For producing low-molecular C2-C4 olefins, in particular propylene, from methanol and/or dimethyl ether, a multitude of processes are known to those skilled in the art, which are usually based on the reaction of an educt mixture containing steam as well as methanol vapor and/or dimethyl ether vapor on a form-selective zeolite catalyst.
DE 100 27 159 A1 describes, for instance, a process for producing propylene from methanol, in which first of all a vapor mixture containing dimethyl ether is produced from methanol vapor on a first catalyst, before said mixture is mixed with steam and is reacted in at least two series-connected shaft reactors with catalyst beds of form-selective zeolite to obtain a product mixture containing propylene. Subsequently, the product mixture is processed in a separating device comprising a plurality of distillation columns, so that there is obtained a fraction rich in propylene with a propylene content of at least 95 vol-%, a fraction containing low-molecular hydrocarbons, which is recirculated to the catalyst beds, and a fraction rich in gasoline hydrocarbons, which is removed from the process. What is, however, disadvantageous in this process is the low yield of propylene, based on the total carbon content of the educt mixture, which among other things is due to the fact that the fraction rich in gasoline hydrocarbons is removed from the process unused.
From EP 0 882 692 B1 there is known a process for producing C2-C3 olefins, in which a mixture of steam and methanol vapor and/or dimethyl ether vapor is reacted in a tubular reactor containing a zeolite catalyst at a temperature between 280 and 570° C. and a pressure between 0.1 and 0.9 bar to obtain a product mixture rich in olefins, which subsequently is separated in a separating device to obtain a C2-C4 olefin fraction with a propylene content of at least 40 wt-%, an aqueous fraction, a gaseous fraction, and a fraction containing C5+ gasoline hydrocarbons. While the three first-mentioned fractions are withdrawn from the process, the product stream containing the C5+ gasoline hydrocarbons is mixed with water, heated in a heater to a temperature of 380 to 700° C., and reacted to obtain C2-C4 olefins in a second reactor containing a zeolite catalyst, before the reaction products are recirculated to the separating device. The yields of C2-C3 olefins obtained with this process, although higher than in the process known from DE 100 27 159 A1, likewise are in need of improvement. In addition, this process is characterized by high costs, not least because of the isothermal procedure as well as the necessary vacuum operation in the tubular reactor.

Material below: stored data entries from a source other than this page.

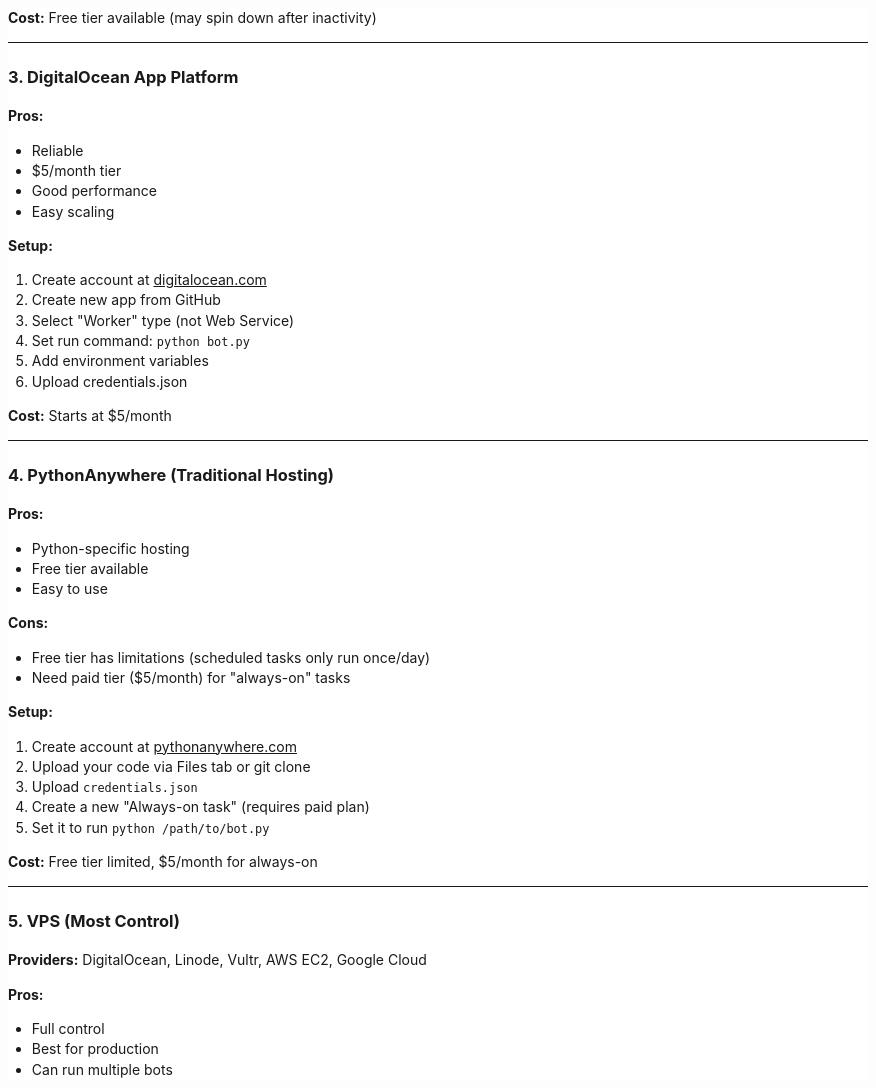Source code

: **Cost:** Free tier available (may spin down after inactivity)

---

### 3. DigitalOcean App Platform

**Pros:**
- Reliable
- $5/month tier
- Good performance
- Easy scaling

**Setup:**

1. Create account at [digitalocean.com](https://www.digitalocean.com/products/app-platform)
2. Create new app from GitHub
3. Select "Worker" type (not Web Service)
4. Set run command: `python bot.py`
5. Add environment variables
6. Upload credentials.json

**Cost:** Starts at $5/month

---

### 4. PythonAnywhere (Traditional Hosting)

**Pros:**
- Python-specific hosting
- Free tier available
- Easy to use

**Cons:**
- Free tier has limitations (scheduled tasks only run once/day)
- Need paid tier ($5/month) for "always-on" tasks

**Setup:**

1. Create account at [pythonanywhere.com](https://www.pythonanywhere.com)
2. Upload your code via Files tab or git clone
3. Upload `credentials.json`
4. Create a new "Always-on task" (requires paid plan)
5. Set it to run `python /path/to/bot.py`

**Cost:** Free tier limited, $5/month for always-on

---

### 5. VPS (Most Control)

**Providers:** DigitalOcean, Linode, Vultr, AWS EC2, Google Cloud

**Pros:**
- Full control
- Best for production
- Can run multiple bots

In the known process, a liquid hydrocarbon product is obtained at the reactor outlet after the condensation apart from the gas mixture rich in propylene, which consists of olefins, paraffins, naphthenes and aromatics. To increase the yield, it would be conceivable in principle to recirculate this liquid product to the reactor, in order to selectively convert the olefins and naphthenes obtained into propylene. The aromatics, however, which likewise were recirculated necessarily and constitute the major part of the liquid product, react with the methanol supplied to the reactor as feed, for instance by alkylation of benzene to obtain toluene, of toluene to obtain xylenes, etc. Since as a result less methanol is available for the selective conversion of propylene, the achievable yield is reduced.
In the prior art, there are known various processes for separating aromatics (benzene, toluene, and xylenes) from hydrocarbon streams. While the liquid-liquid extraction for a long time has been the preferred process for recovering aromatics, an extractive distillation has been proposed quite recently, by means of which mixtures can be separated, whose components have only slightly different boiling points. Special solvents are used to increase the difference in volatility between the components to be separated. The extracting agent and the less volatile component flow to the bottom of the distillation column, where the extracted component is recovered by means of a further distillation. The non-extracted component is removed by distillation at the upper end of the extractive distillation column. For reducing sulfur in fuels, this GT DeSulf process has been presented for instance on the ERTC 7th Annual Meeting, Paris, France, Nov. 18 to 20, 2002, by Lucia Cretoiu, Joseph C. Gentry, Sam Kumar and Randi Wright-Wytcherley “Sulfur Reduction With No Octane Loss—GT DeSulf” or on the 2003 AlChE Spring Meeting, New Orleans, USA, Apr. 1 to 2, 2003, by Joseph Gentry, Sam Kumar and Randi Wright-Wytcherley “Extractive Distillation Applied”.
For reducing the benzene content of fuels, there was in addition proposed the separation by means of high-performance pervaporation membranes (cf. “Benzolgehalt in Kraftstoffen reduzieren”, CIT plus 10/2004, page 45) or “Pervaporation shows promise for separating benzene from aliphatics”, Chemical Engineering 9/2004).